[[ PROVIDED INFORMATION, beginning ]]

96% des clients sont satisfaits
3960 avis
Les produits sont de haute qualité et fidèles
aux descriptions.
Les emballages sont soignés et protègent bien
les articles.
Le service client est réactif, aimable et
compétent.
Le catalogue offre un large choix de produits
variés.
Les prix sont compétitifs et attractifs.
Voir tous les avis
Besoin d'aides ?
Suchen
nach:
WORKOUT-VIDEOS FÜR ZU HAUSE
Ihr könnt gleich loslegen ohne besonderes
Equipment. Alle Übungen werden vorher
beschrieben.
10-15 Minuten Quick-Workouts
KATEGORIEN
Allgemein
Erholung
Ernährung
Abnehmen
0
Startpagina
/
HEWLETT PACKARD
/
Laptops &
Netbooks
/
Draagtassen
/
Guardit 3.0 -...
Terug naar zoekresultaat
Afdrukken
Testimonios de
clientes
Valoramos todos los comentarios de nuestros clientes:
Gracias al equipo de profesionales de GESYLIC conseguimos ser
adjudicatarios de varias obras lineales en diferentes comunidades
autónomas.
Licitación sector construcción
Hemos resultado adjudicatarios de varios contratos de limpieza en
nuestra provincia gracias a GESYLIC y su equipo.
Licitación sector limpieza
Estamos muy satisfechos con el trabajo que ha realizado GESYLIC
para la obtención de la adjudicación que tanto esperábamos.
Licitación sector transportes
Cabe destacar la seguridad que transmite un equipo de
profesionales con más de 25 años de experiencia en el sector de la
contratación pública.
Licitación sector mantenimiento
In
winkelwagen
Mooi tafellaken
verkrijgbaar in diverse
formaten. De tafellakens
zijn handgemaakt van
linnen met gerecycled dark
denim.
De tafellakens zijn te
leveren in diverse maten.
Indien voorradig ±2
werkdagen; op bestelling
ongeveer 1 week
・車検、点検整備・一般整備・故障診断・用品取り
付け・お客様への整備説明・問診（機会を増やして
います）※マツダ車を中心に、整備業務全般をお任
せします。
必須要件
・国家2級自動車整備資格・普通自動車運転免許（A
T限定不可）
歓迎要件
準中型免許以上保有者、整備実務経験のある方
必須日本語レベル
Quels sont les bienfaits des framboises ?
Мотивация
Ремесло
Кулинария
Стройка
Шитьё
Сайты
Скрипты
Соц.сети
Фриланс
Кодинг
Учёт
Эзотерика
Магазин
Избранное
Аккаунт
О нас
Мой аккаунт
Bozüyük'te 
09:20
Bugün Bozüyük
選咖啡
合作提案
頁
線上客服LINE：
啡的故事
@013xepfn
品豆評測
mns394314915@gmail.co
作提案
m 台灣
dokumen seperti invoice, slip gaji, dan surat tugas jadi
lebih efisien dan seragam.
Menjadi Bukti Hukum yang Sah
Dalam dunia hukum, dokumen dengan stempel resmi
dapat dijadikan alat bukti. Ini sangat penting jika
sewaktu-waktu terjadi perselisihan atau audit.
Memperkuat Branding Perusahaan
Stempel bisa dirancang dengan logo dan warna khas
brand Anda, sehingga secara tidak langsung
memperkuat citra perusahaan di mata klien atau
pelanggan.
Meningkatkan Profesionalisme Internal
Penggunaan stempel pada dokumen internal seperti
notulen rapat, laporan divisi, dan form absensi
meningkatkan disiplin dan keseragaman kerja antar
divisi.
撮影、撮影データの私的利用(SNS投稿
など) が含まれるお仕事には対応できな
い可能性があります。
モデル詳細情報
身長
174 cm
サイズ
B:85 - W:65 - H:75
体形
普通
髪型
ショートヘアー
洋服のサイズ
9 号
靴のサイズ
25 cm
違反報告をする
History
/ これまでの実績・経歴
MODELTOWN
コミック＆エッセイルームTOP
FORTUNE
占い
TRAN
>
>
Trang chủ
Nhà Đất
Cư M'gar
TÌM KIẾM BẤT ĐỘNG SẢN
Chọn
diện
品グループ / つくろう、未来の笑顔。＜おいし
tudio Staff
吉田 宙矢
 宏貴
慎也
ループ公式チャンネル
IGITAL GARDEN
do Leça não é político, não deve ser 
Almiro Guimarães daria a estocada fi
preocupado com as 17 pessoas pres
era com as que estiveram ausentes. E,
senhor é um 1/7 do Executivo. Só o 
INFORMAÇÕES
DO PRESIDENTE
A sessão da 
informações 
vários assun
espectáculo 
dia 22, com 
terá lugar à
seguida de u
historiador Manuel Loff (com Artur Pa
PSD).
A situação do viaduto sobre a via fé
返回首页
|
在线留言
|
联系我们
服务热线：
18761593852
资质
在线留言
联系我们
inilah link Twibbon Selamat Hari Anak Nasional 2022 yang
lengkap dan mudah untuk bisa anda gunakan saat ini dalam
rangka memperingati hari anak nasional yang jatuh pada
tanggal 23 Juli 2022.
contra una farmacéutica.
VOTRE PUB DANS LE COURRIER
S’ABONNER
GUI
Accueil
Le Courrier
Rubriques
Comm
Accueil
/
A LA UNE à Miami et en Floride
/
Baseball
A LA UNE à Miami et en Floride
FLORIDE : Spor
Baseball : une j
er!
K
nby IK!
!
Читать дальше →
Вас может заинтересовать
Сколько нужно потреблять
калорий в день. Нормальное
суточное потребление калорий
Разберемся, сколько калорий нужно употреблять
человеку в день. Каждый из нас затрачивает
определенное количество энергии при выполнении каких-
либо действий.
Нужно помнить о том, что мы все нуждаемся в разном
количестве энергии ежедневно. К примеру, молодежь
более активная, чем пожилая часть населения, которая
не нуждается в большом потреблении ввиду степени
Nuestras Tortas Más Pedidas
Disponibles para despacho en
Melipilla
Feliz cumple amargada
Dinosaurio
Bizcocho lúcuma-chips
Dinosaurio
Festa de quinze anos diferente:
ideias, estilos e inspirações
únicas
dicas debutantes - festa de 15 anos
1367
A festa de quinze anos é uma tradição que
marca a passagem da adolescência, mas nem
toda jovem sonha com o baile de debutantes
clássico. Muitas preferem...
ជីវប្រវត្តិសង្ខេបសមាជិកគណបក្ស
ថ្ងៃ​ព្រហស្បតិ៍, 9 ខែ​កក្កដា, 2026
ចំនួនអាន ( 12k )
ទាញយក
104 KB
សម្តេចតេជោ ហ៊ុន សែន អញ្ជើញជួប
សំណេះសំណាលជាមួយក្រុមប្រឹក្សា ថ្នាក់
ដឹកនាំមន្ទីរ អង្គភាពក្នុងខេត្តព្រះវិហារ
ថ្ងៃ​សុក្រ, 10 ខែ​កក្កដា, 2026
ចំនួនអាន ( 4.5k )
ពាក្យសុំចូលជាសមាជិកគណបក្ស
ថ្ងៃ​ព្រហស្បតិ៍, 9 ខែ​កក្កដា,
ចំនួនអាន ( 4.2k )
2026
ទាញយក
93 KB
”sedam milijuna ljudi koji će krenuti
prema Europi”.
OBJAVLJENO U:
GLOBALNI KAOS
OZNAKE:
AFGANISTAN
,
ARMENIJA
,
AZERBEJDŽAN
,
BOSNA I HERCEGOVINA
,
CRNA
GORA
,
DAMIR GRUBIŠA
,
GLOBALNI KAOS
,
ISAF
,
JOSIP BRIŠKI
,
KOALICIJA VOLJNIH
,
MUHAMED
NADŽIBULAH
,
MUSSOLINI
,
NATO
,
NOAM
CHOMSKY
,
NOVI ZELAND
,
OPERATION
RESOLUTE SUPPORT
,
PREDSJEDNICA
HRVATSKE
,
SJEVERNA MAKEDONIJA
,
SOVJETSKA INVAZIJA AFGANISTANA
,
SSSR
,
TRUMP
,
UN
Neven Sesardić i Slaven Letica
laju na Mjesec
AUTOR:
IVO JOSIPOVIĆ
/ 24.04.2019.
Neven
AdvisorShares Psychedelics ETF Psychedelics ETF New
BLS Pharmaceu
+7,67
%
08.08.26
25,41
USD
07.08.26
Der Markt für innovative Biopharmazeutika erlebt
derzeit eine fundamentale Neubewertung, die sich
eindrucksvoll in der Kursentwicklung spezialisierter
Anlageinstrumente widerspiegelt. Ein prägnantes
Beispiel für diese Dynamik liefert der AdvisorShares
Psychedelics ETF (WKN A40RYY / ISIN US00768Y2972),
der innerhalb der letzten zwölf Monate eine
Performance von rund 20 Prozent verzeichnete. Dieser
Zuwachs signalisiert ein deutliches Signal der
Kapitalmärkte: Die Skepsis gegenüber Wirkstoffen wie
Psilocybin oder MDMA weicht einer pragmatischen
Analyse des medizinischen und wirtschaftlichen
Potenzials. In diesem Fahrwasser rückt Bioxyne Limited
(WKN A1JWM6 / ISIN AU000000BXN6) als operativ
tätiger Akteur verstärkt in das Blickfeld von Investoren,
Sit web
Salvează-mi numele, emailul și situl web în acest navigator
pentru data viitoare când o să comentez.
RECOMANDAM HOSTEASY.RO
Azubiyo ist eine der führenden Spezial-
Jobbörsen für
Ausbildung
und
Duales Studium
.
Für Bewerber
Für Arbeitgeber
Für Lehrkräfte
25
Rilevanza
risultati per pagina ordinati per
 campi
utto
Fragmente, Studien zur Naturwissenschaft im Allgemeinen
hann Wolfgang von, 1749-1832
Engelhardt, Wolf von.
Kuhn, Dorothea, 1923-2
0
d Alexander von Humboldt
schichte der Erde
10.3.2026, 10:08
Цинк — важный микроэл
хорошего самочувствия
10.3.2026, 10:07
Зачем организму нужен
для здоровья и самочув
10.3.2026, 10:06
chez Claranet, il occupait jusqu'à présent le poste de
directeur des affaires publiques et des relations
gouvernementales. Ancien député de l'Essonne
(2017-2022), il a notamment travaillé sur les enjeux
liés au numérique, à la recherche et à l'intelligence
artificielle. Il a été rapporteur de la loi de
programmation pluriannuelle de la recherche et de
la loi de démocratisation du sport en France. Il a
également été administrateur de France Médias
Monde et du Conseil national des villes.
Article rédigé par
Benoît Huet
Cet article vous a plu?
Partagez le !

[[ PROVIDED INFORMATION, end ]]

> [WHAT TO WORK ON]: Copy the data unchanged, from its first line through the line containing "Licitación sector transportes".

> [TASK OUTPUT]:
96% des clients sont satisfaits
3960 avis
Les produits sont de haute qualité et fidèles
aux descriptions.
Les emballages sont soignés et protègent bien
les articles.
Le service client est réactif, aimable et
compétent.
Le catalogue offre un large choix de produits
variés.
Les prix sont compétitifs et attractifs.
Voir tous les avis
Besoin d'aides ?
Suchen
nach:
WORKOUT-VIDEOS FÜR ZU HAUSE
Ihr könnt gleich loslegen ohne besonderes
Equipment. Alle Übungen werden vorher
beschrieben.
10-15 Minuten Quick-Workouts
KATEGORIEN
Allgemein
Erholung
Ernährung
Abnehmen
0
Startpagina
/
HEWLETT PACKARD
/
Laptops &
Netbooks
/
Draagtassen
/
Guardit 3.0 -...
Terug naar zoekresultaat
Afdrukken
Testimonios de
clientes
Valoramos todos los comentarios de nuestros clientes:
Gracias al equipo de profesionales de GESYLIC conseguimos ser
adjudicatarios de varias obras lineales en diferentes comunidades
autónomas.
Licitación sector construcción
Hemos resultado adjudicatarios de varios contratos de limpieza en
nuestra provincia gracias a GESYLIC y su equipo.
Licitación sector limpieza
Estamos muy satisfechos con el trabajo que ha realizado GESYLIC
para la obtención de la adjudicación que tanto esperábamos.
Licitación sector transportes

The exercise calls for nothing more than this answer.